**To be done**
Rewrite the entries starting at the line containing "Page size: 2001x1125." and ending at the line containing "list Periodic dump", switching "transcribe" to "copy" and leaving everything else unchanged.

Start of Materials provided

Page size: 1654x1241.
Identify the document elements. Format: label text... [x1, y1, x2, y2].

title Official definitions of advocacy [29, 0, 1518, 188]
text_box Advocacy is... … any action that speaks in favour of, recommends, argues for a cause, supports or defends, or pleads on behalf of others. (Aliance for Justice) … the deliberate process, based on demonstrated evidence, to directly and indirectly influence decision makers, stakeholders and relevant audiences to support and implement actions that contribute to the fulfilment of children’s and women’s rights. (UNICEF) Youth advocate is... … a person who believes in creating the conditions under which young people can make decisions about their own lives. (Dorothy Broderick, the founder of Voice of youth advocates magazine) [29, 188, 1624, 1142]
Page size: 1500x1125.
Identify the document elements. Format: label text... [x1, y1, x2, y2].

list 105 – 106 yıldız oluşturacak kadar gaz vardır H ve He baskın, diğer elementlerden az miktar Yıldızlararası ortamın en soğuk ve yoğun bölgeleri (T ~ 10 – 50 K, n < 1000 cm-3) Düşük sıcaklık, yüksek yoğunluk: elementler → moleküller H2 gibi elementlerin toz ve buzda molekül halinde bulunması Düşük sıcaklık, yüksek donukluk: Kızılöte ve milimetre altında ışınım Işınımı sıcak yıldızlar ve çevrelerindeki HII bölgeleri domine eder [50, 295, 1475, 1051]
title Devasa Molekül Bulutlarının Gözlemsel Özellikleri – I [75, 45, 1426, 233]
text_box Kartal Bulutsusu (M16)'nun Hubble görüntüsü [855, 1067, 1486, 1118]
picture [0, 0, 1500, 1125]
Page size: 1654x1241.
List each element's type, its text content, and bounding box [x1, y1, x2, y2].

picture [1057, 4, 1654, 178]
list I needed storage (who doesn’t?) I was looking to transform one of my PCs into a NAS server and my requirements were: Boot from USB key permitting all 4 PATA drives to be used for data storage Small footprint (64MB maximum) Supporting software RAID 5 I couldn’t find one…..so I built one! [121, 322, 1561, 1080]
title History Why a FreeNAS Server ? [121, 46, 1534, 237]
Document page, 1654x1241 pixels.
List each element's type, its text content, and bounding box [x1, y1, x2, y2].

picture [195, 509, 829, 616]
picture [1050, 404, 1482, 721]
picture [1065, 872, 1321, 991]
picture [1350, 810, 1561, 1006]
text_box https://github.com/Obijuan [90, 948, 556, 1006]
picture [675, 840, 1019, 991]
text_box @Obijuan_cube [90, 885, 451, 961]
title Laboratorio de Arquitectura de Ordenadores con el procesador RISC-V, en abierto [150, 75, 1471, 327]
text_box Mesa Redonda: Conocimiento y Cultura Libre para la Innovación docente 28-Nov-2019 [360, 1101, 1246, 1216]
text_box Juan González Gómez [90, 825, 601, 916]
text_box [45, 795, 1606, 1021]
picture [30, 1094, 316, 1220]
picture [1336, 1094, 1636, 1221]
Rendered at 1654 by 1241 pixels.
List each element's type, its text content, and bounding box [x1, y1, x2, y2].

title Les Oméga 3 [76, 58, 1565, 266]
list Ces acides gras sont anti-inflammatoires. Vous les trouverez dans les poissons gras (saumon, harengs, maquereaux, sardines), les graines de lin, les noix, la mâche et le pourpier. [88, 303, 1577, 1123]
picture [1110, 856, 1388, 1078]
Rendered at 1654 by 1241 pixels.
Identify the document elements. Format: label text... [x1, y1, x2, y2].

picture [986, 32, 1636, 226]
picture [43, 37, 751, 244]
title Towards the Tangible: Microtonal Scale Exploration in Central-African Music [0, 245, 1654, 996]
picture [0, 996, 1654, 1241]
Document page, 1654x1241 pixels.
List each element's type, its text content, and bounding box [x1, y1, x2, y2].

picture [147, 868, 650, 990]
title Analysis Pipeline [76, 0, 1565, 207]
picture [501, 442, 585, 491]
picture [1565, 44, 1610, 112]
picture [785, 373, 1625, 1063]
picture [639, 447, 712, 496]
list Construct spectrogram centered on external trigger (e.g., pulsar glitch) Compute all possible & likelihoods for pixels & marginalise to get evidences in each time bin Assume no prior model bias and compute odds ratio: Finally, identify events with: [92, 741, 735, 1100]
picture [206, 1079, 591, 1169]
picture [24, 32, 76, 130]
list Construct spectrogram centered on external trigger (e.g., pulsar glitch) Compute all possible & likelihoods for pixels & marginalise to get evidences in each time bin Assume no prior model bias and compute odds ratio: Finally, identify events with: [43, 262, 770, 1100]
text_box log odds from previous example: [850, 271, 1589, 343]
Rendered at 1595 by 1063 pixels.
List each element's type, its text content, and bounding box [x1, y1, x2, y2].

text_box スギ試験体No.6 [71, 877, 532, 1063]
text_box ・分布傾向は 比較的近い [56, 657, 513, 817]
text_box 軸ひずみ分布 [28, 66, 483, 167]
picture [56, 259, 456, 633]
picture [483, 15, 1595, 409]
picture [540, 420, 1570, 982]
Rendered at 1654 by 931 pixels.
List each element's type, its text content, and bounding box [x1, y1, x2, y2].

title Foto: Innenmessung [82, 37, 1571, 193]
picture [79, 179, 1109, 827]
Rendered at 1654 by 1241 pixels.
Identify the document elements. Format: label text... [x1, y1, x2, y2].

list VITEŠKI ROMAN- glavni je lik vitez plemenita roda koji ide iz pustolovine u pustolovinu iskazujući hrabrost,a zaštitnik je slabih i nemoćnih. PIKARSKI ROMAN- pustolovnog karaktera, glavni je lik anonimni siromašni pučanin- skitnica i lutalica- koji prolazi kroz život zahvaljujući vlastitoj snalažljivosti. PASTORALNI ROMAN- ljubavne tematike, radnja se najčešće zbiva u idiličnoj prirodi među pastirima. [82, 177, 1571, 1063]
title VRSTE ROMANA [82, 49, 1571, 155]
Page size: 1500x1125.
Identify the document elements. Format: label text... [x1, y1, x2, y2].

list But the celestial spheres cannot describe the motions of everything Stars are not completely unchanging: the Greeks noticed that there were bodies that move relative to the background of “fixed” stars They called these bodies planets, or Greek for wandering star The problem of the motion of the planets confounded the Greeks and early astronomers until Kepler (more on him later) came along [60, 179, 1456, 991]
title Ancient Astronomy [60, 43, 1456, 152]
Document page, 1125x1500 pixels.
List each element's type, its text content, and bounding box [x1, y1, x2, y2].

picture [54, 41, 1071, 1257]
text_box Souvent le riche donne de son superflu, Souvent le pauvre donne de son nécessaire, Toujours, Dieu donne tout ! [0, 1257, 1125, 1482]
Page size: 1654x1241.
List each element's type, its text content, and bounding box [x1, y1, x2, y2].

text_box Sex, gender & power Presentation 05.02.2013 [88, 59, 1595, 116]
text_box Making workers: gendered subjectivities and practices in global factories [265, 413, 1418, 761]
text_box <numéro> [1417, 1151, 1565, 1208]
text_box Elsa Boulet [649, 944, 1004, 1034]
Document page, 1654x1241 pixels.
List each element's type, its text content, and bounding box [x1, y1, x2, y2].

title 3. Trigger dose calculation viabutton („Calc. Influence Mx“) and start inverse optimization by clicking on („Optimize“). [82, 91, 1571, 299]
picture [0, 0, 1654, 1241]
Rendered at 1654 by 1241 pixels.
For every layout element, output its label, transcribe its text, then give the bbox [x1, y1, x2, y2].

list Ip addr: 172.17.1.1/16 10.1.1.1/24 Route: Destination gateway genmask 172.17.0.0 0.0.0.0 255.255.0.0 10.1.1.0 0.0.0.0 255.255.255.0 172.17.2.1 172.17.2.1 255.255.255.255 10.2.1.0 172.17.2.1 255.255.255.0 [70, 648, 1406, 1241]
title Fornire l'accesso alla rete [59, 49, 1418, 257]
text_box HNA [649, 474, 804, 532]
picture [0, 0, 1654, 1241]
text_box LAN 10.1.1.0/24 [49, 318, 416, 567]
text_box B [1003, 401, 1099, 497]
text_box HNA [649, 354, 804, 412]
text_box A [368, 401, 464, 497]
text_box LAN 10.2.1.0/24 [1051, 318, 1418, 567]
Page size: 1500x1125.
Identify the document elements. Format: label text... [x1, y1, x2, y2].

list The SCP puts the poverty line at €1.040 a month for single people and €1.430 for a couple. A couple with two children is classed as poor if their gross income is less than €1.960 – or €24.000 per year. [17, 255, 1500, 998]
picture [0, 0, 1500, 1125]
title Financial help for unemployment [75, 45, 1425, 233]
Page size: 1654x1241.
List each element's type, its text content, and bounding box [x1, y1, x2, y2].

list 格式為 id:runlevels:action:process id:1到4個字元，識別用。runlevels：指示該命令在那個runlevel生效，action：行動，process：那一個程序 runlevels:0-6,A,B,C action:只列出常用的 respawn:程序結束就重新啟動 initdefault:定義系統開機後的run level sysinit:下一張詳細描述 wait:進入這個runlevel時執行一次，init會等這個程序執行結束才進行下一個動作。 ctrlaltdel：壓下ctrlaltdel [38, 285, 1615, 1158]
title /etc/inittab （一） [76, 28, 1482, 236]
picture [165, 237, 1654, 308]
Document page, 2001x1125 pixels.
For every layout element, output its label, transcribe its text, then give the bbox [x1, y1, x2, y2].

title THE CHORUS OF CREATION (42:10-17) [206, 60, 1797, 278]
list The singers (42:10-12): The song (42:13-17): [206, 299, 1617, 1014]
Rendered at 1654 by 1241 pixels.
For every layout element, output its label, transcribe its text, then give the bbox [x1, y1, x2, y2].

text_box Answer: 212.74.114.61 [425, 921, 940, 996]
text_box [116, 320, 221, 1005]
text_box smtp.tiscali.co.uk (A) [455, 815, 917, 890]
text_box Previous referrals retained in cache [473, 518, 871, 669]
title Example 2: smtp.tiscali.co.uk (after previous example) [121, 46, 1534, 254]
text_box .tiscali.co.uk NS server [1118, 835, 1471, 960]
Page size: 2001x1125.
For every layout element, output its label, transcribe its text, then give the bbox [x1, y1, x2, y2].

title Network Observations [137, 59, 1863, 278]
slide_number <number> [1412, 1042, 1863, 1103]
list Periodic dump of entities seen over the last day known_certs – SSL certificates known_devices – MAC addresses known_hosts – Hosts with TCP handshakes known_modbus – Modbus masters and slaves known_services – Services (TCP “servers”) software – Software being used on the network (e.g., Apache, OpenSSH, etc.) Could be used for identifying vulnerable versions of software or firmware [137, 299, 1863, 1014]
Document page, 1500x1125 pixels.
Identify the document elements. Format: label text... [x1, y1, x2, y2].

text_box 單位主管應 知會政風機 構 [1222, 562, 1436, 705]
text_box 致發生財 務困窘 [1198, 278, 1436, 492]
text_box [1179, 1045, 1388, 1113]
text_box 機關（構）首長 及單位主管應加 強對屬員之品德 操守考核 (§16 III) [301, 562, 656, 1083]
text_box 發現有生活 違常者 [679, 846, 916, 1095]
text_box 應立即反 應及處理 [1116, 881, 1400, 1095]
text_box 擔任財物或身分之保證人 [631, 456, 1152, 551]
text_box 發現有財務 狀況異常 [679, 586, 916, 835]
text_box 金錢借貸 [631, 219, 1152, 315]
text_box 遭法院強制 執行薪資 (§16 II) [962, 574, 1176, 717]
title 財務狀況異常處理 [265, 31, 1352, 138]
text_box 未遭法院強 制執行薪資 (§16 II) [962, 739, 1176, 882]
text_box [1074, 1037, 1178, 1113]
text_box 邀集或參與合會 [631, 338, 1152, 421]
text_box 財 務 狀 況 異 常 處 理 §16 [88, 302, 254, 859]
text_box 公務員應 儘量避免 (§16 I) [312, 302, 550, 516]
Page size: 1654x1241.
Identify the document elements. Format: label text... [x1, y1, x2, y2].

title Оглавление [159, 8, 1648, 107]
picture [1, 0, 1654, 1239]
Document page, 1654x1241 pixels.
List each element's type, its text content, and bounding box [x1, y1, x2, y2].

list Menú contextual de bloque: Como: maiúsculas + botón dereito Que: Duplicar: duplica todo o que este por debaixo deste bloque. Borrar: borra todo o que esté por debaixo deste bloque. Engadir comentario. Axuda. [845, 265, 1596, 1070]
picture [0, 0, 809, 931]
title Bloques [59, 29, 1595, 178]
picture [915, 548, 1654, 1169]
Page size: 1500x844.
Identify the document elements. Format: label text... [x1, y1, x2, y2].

End of Materials provided

**Task answer**
Page size: 2001x1125.
For every layout element, output its label, copy its text, then give the bbox [x1, y1, x2, y2].

title Network Observations [137, 59, 1863, 278]
slide_number <number> [1412, 1042, 1863, 1103]
list Periodic dump of entities seen over the last day known_certs – SSL certificates known_devices – MAC addresses known_hosts – Hosts with TCP handshakes known_modbus – Modbus masters and slaves known_services – Services (TCP “servers”) software – Software being used on the network (e.g., Apache, OpenSSH, etc.) Could be used for identifying vulnerable versions of software or firmware [137, 299, 1863, 1014]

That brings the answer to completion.